Degradation-aware multi-objective optimization of wind-battery energy systems using NSGA-II


EROĞLU H.

Engineering Science and Technology, an International Journal, cilt.80, 2026 (SCI-Expanded, Scopus) identifier

  • Yayın Türü: Makale / Tam Makale
  • Cilt numarası: 80
  • Basım Tarihi: 2026
  • Doi Numarası: 10.1016/j.jestch.2026.102443
  • Dergi Adı: Engineering Science and Technology, an International Journal
  • Derginin Tarandığı İndeksler: Science Citation Index Expanded (SCI-EXPANDED), Scopus, INSPEC, Directory of Open Access Journals
  • Anahtar Kelimeler: Battery degradation, Energy storage optimization, Multi-objective optimization, NSGA-II, Wind–battery systems
  • Recep Tayyip Erdoğan Üniversitesi Adresli: Evet

Özet

Battery energy storage systems (BESS) are increasingly integrated with wind power plants to mitigate production variability and enhance economic performance in electricity markets. However, optimal battery sizing requires simultaneous consideration of economic profitability, operational smoothing capability, and lifecycle degradation, which inherently represent conflicting objectives. This study proposes a degradation-aware multi-objective optimization framework for wind–battery energy systems using the Non-Dominated Sorting Genetic Algorithm II (NSGA-II). The framework integrates dynamic state-of-charge modeling, equivalent full cycle (EFC) based degradation estimation, and capital recovery factor (CRF) based economic evaluation within a continuous optimization structure. Real operational data consisting of 744 h of wind generation and electricity price information from a 70 MW wind power plant are employed to evaluate system performance. The optimization results reveal a well-defined three-dimensional Pareto surface representing nonlinear trade-offs among net profit, grid injection variance, and battery degradation.
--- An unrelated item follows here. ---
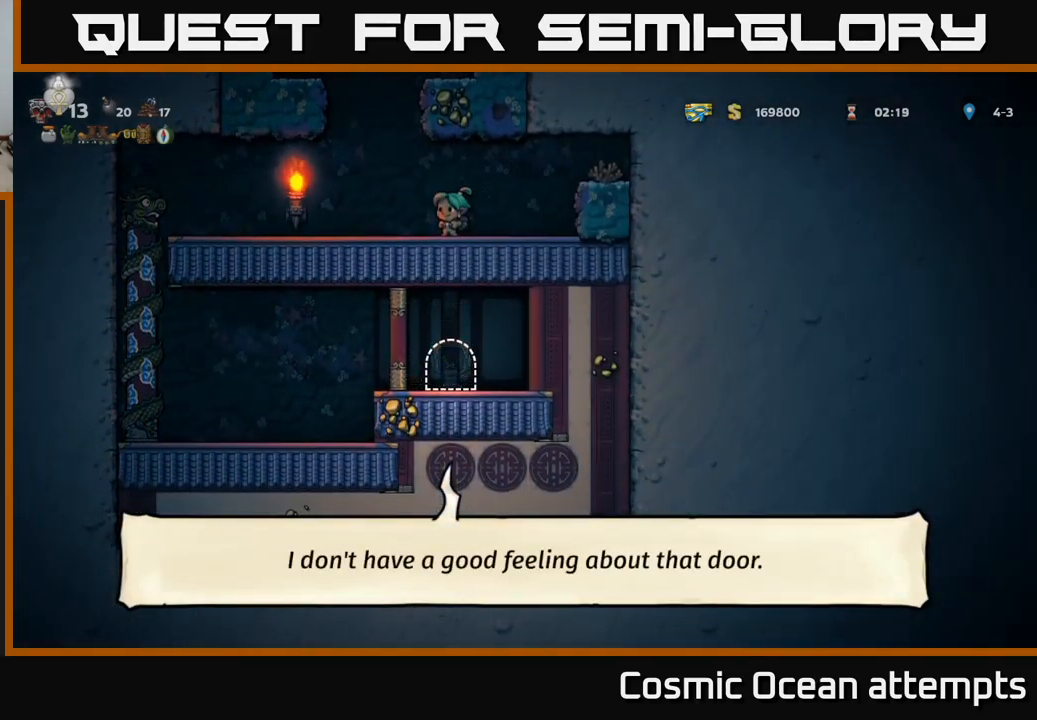
{"buttons": [], "left_stick": "center", "right_stick": "center", "events": []}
The deterministic benchmark identifies a profit-maximizing configuration with a storage capacity of approximately 5.0 MWh and a net profit of approximately $632,687 over the analyzed period. In contrast, the NSGA-II optimization generates a diverse Pareto solution set enabling flexible trade-off analysis. The TOPSIS-based compromise solution selected using weights of 0.50 for profit, 0.25 for variance, and 0.25 for degradation, corresponds to a battery capacity of 10.18 MWh and a power rating of 2.00 MW, achieving a net profit of approximately $266,189 over the simulation period. Pareto quality evaluation yields a hypervolume value of 66,038,808 and a spread indicator of 0.455. The results demonstrate that degradation-aware multi-objective optimization provides a complementary framework for wind–battery system planning, offering diverse Pareto trade-offs unavailable to deterministic sizing approaches.